В заключение вывожу подпись, еще более пышную, нежели обычно, так меня переполняет счастье: «Ego Petrus Antonii ser Petri de Vintio civis et notarius Florentinus Imperiali auctoritate iudex ordinarius notariusque publicus de omnibus et singulis suprascriptis rogatus fui et meo solito». Я сворачиваю пергамент и дрожащей рукой протягиваю его Катерине. Мечта сбылась. Она свободна. С этого мгновения.


Напряжение спало. Теперь и в самом деле все кончено. Нас тянет обняться, мешает лишь нужда соблюдать приличия и достоинство. Счастлива даже монна Джиневра. Прежде чем отпустить меня восвояси, она хочет перемолвиться еще парой слов. Остальные уже спустились во двор и, укрывшись в повозке, мчатся в сторону замка, поскольку начинается ливень. В зале только мы вдвоем. За этими стенами незамужнюю женщину ждет множество опасностей, говорит Джиневра. К несчастью, в этом мире женщина никогда не бывает по-настоящему свободной. Свобода – всего лишь иллюзия. Всегда есть кто-то, готовый воспользоваться ее слабостью, навязать свою волю, совершить насилие или бесчинство. Вот почему она не хотела отпускать Катерину. Но теперь та вылетела из клетки, и я должен поклясться именем Господа нашего, что я обеспечу не только будущее ребенка, но и будущее самой Катерины, насколько того позволит нынешнее общество. Мне предстоит со всей возможной тактичностью подумать о ее счастье, ее свободе, завоеванной ценой стольких страданий.

И последнее, а потом можете идти, сказала она, протянув мне свернутую салфетку. Внутри оказался медальон с ликом Мадонны, переломленный пополам. Я с тяжелым сердцем понял, что это значит, и Джиневра немедленно мне это подтвердила. Вторая его половина – в Воспитательном доме, на шее нашего с Катериной первенца. Если я решу отыскать его и помочь на жизненном пути, Господь вознаградит меня за это, а этот знак поможет мне узнать малыша: половинки идеально совпадут.

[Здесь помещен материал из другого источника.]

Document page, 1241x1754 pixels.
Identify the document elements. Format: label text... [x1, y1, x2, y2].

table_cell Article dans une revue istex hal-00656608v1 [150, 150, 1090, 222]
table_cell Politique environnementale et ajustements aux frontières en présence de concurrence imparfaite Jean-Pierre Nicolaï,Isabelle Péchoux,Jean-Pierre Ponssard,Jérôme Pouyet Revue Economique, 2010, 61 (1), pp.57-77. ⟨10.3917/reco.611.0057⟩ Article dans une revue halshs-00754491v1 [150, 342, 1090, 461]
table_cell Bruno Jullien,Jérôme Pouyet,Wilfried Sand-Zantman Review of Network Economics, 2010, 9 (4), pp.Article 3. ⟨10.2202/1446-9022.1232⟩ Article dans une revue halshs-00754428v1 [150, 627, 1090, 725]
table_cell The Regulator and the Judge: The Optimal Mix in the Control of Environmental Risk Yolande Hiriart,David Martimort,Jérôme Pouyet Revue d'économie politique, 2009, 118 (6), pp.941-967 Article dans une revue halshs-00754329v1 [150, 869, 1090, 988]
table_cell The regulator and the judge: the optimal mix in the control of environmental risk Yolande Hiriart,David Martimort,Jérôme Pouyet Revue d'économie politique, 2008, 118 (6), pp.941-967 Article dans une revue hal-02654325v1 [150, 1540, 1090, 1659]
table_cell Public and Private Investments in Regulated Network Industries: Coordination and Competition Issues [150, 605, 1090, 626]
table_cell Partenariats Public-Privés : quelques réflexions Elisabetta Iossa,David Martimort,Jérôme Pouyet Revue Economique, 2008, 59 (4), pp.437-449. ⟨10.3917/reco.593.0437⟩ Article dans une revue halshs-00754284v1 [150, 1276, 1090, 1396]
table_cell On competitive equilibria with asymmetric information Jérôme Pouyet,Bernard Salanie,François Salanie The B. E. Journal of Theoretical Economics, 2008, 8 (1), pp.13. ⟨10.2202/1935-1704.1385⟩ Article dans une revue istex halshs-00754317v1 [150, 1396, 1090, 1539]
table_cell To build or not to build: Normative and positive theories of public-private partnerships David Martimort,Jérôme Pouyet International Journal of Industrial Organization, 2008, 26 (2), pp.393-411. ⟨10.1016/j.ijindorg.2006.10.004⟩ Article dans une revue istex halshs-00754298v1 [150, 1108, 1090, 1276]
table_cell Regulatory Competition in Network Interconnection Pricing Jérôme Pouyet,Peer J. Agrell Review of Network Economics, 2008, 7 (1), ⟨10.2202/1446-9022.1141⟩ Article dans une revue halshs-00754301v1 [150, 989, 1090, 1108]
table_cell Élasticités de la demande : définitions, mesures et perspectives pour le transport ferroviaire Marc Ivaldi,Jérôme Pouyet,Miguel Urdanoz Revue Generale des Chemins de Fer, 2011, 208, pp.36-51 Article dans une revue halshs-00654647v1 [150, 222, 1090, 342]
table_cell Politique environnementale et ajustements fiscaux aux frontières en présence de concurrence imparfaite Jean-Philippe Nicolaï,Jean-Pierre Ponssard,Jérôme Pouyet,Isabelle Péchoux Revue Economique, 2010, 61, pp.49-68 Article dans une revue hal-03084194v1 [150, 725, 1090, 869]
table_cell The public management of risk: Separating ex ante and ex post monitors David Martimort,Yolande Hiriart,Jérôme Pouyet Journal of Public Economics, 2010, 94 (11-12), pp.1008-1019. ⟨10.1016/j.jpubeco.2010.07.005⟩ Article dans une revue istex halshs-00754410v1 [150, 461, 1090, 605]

Монна Джиневра велела окрестить его двумя именами, первым она выбрала, потому что ей казалось правильным, чтобы ребенок носил имя того, кто несет тяжелую ответственность за его зачатие; второе предложил Донато, вероятно, с сожалением вспоминавший об отце, которого оставил еще в детстве. И теперь ребенок, старший брат Леонардо, зовется Пьеро Филиппо.


С огромным трудом, борясь с проливным дождем, я добираюсь до палаццо Кастеллани, а кругом носятся люди, с воплями бросаясь закрывать свои дома и лавки, поскольку Арно поднимается и может выйти из берегов. Мне хочется попрощаться с рыцарем и его женой, а также с Катериной и Леонардо. Завтра утром я отправлюсь в Винчи, и меня ждет множество дел. Сегодня, не желая никого стеснять, я уже заказал каморку на постоялом дворе Гуанто, это практически напротив, у монастыря бернардинцев, лишь бы Арно не разлился и не унес нас всех. Я кланяюсь монне Лене и ее дочери Марии, обнимаю Катерину, которой нужно поскорее переодеться, а потом покормить Леонардо. Я провожаю их глазами и сердцем: мы снова увидимся только после моего возвращения, а я вернусь только тогда, когда сделаю то, в чем поклялся монне Джиневре. Не знаю пока, как этого добиться, но как-нибудь справлюсь. Провидение, помогавшее нам до сих пор, не оставит нас на полпути к цели.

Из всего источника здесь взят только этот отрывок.